Magnets and magnetic field plays important role in many inventions and today’s technology. More engineers than ever are looking into applications involving magnetic energy. It should be noted that magnets are the prime control source of the position of electrons. For example, a magnetic coil controls the electrons in audio speakers or television’s tube.
Hydrogen is the lightest and most basic element known to man. With its simple structure consist of only one proton and one electron, it is one of the major ingredient of all hydrocarbon-based fuels. By studying the response of hydrogen with respect to magnetic field and the associated increase of energy output, much can be learned and applied to other related fuels. In the oxidation/combustion of hydrocarbon fuels (fossil fuels), it is the outer shell of the hydrogen that is combusted first.

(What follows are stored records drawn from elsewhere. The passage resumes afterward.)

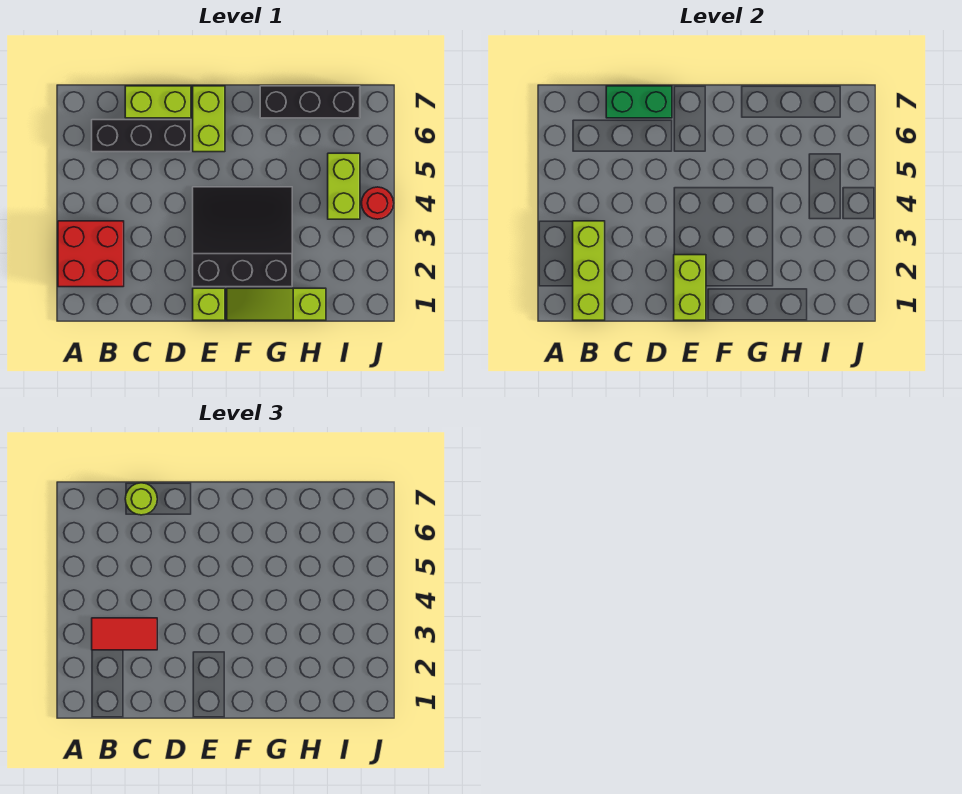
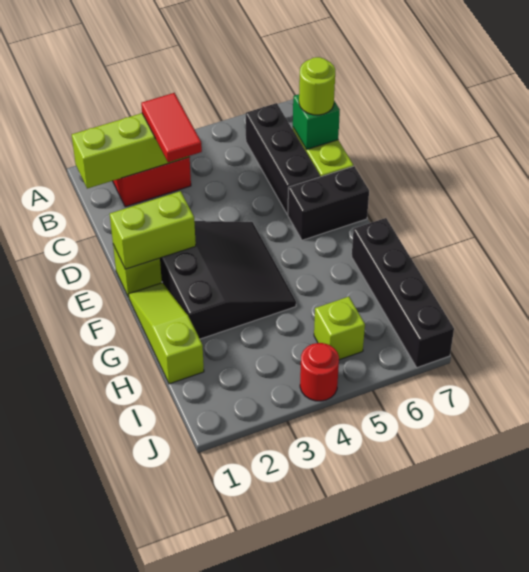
green brick C7:D7 level 2 -> green brick C7 level 2
lime brick E6:E7 level 1 -> black brick E6:E7 level 1
black brick G7:I7 level 1 -> black brick G7:J7 level 1
lime brick I4:I5 level 1 -> lime brick I5 level 1

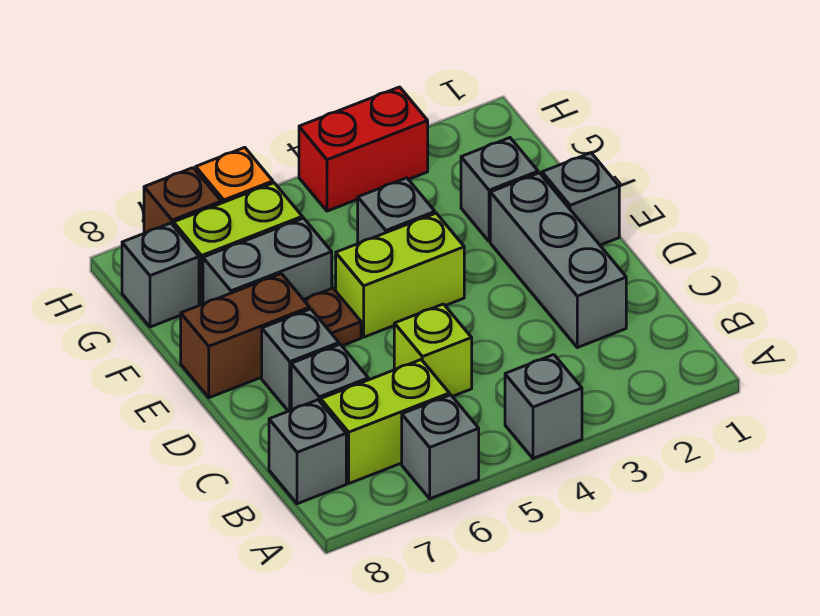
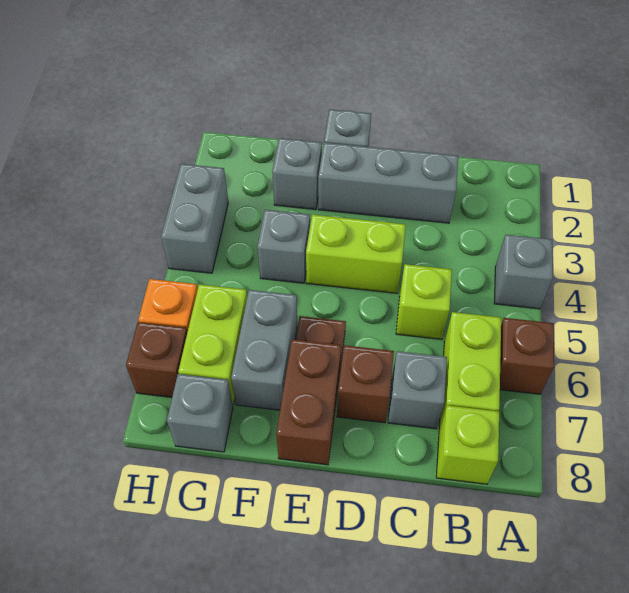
grey brick A6 level 1 -> brown brick A6 level 1
grey brick B8 level 1 -> lime brick B8 level 1
grey brick D7 level 1 -> brown brick D7 level 1
lime brick E4:E5 level 1 -> lime brick D4:E4 level 1
red brick H3:H4 level 1 -> grey brick H3:H4 level 1

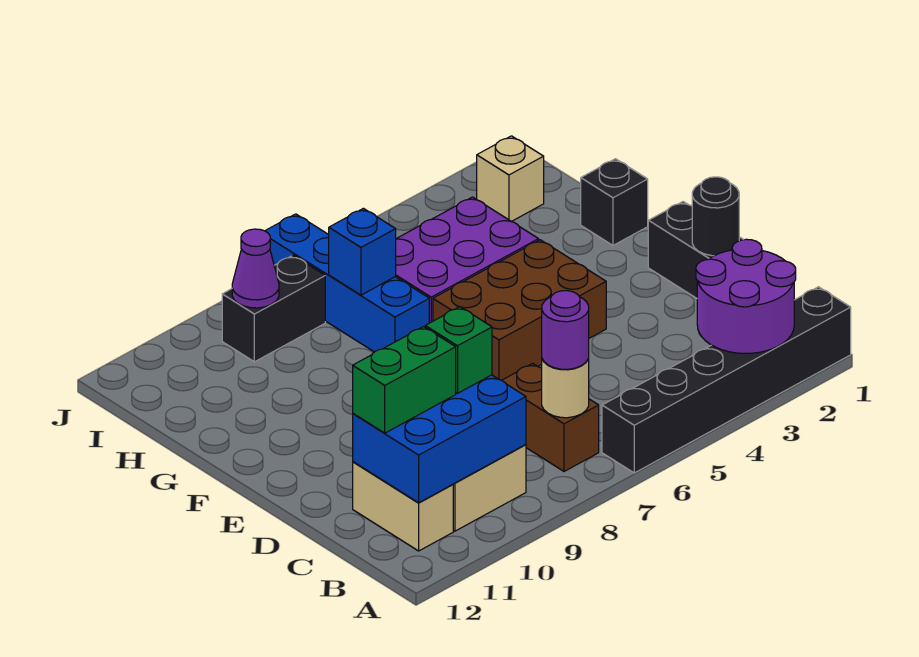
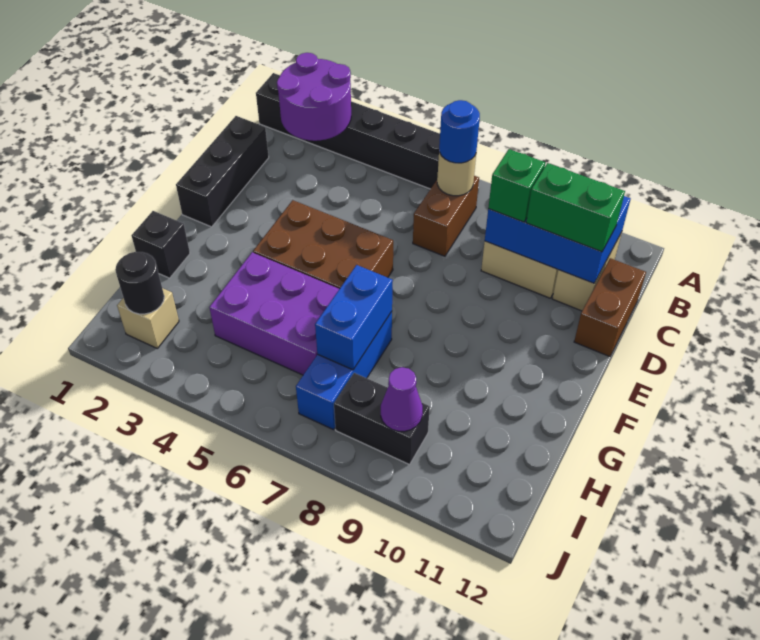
purple round brick B7 level 3 -> blue round brick B7 level 3
none -> brown brick C12:D12 level 1
black round brick D1 level 2 -> black round brick I2 level 2
blue brick G7:J7 level 1 -> blue brick G7:I7 level 1
blue brick H7 level 2 -> blue brick G7:H7 level 2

Hydrogen, the first element of the chemical periodic chart, has the atomic number 1 and the atomic weight 1.0079. Since it possesses only one electron, it has the valence of positive 1. Even though hydrogen is the simplest of all elements, it possesses two distinctive forms: ortho-hydrogen and para-hydrogen. To secure conversion of para to ortho state, it is necessary to change the energy of interaction between nuclear spins. One of the methods is to apply strong magnetic field to the fuel. The molecules of the two gases, para and ortho-hydrogen differ in the relative orientation of the nuclear spins of the two protons. In para molecules the spins of the protons are anti-parallel, while in the ortho molecule the spins are parallel. The para molecules occupy the even rotational levels, and the ortho molecules occupy the odd levels.
The orientations of the spins have a pronounced effect on the behavior of the molecule. In fact, ortho-hydrogen is unstable and more reactive than its para-hydrogen counterpart. The liquid hydrogen fuel that is used to power the space shuttle is stored in the para-hydrogen form, which is less volatile to prevent incidents. On the other hand it’s more beneficent to have automotive fuel in ortho state that is more reactive. DFM was design to change fuel properties into ortho state. By delivering more dynamic fuel into combustion chamber we are now attracting more air into combustion process. Moreover, clustered fuel molecules under influence of strong magnetic charge will be broken into smaller components and will have better bonding abilities with oxygen molecules.
In 1952, Felix Bloch and Edward Mills Purcell were jointly awarded a Nobel prize for their work on magnetic fields on solid, liquid and gas substances. The theory behind using a powerful magnetic field to improve fuel burn in combustion engines is nothing new. The use of magnetic fields to improve the performance of combustion was reported as early as the 1940s. The U.S. Air Force used a device on their Mustang aircraft which allowed greater range and better performance from poor quality fuels. This proved very successful, and was subsequently used by the Royal Air Force on Spitfire and Hurricane aircrafts. The devices used back then were very heavy and cumbersome as they had to use electromagnetism to produce the required strength of magnetic field. But now, with the advent of new neodymium super magnets, even more powerful magnetic fields can be generated by units little larger than a matchbox.
The theory behind the principle is that when a very powerful magnetic field is applied directly to a fuel supply line, it conditions the fuel in such a way that it combines more readily with the oxygen in the air and thus burns more completely when combusted. This enhanced burn produces more power from the same given volume of fuel and exhausts far less pollutants, as the major part of the exhaust pollution consists of the un-burnt fuel particulates. This can be easily and quickly demonstrated using standard emissions testing equipment.